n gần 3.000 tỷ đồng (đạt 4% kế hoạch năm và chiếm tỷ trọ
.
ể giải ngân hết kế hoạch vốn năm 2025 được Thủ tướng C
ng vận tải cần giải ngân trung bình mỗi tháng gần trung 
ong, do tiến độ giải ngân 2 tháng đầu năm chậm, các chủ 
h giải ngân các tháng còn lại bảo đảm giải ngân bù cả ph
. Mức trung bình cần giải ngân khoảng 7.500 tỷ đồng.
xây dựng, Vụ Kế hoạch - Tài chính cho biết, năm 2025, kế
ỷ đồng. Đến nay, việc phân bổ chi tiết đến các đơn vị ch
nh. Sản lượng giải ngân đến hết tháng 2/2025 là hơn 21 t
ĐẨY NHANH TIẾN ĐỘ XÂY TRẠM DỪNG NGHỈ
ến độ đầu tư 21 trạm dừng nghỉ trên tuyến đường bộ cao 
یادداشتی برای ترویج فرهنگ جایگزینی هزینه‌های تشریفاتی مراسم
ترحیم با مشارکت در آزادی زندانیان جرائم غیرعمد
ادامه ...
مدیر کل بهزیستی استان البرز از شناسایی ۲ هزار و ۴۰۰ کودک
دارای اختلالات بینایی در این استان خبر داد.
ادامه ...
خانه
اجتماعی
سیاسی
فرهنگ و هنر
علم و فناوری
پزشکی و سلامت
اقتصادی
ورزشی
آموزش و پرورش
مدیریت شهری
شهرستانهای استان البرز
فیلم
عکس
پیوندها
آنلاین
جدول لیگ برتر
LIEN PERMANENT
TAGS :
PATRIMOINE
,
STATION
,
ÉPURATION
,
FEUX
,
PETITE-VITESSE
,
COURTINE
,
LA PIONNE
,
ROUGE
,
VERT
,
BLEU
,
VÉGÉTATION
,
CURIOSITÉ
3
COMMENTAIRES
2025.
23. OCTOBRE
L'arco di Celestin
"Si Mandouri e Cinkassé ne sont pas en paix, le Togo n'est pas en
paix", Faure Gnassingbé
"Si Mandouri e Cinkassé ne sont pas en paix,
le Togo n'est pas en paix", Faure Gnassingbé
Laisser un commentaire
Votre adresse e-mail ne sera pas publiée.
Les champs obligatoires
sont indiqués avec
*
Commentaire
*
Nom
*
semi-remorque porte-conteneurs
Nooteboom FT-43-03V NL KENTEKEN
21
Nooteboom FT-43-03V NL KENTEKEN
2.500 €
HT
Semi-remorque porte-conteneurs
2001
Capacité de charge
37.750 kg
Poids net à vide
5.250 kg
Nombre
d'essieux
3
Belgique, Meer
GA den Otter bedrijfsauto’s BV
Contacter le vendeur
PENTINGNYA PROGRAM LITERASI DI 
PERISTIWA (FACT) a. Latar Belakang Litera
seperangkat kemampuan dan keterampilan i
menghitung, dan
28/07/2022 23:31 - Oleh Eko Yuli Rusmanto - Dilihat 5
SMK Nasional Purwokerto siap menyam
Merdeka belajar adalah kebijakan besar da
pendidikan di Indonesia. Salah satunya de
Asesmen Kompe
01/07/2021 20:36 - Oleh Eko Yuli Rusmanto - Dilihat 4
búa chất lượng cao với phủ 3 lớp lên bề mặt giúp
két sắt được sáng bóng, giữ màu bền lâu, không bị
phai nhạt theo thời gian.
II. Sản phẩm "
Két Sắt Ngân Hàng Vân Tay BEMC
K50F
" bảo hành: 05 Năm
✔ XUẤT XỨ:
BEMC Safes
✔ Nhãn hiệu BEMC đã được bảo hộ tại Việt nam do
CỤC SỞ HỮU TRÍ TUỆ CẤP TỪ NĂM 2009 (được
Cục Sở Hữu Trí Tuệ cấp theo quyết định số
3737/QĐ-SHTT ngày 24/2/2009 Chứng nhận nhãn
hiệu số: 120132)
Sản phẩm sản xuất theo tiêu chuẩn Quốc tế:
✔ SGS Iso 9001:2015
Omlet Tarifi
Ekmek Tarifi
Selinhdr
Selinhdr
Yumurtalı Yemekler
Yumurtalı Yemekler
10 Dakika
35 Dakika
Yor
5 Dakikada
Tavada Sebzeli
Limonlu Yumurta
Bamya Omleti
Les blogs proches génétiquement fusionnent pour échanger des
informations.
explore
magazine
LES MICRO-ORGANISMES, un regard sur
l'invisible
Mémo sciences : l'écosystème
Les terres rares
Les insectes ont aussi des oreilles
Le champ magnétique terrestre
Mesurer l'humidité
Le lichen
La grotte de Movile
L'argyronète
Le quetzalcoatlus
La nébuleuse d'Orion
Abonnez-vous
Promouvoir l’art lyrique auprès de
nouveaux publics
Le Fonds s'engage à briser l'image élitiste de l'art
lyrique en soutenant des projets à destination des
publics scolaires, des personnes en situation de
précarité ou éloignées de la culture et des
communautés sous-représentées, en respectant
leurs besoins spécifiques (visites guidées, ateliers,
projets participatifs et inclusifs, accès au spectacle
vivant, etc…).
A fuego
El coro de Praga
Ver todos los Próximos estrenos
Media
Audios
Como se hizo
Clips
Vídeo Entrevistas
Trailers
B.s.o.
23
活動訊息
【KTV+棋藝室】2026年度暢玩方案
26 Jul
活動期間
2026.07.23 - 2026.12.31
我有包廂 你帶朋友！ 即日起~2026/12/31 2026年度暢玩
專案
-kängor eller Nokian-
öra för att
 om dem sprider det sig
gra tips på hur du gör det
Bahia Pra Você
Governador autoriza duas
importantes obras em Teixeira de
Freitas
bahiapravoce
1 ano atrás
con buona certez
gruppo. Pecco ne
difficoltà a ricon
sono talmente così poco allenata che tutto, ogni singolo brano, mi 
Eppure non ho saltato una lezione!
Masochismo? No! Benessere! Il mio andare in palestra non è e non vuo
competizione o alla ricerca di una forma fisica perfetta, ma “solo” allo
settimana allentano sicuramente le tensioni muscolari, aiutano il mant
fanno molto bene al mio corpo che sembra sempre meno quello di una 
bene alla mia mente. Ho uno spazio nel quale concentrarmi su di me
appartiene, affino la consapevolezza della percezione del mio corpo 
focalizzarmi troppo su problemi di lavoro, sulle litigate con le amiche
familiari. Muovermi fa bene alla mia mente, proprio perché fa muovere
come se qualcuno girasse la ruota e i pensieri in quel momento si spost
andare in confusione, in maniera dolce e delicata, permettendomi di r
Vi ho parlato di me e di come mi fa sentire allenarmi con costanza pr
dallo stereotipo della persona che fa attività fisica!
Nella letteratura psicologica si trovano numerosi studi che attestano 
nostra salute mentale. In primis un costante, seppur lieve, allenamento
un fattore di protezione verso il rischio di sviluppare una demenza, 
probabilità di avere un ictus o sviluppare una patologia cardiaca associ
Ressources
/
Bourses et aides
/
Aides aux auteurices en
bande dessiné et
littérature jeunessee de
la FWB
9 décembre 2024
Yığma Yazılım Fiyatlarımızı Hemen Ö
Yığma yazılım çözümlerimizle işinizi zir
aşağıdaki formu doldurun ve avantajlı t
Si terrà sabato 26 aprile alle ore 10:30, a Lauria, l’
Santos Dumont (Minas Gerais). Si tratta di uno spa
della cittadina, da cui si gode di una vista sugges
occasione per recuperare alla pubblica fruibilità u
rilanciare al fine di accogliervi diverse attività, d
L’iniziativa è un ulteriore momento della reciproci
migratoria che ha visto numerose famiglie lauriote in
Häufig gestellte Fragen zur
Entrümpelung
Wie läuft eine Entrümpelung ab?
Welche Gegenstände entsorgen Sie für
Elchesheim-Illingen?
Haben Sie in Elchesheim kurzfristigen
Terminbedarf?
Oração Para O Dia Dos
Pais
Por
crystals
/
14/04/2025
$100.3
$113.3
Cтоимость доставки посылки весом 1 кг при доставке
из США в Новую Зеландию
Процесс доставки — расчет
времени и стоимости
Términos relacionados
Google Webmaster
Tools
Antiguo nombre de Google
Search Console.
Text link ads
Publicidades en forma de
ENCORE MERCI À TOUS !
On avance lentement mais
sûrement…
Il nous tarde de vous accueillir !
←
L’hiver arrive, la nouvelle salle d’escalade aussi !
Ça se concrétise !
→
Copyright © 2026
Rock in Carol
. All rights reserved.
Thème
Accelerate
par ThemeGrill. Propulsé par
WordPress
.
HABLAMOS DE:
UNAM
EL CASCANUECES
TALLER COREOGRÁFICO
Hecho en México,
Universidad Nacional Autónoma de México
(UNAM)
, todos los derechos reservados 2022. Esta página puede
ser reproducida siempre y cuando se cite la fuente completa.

What this task involves =
Take from the listing every line in which the word "México" appears.

Response box =
Hecho en México,
Universidad Nacional Autónoma de México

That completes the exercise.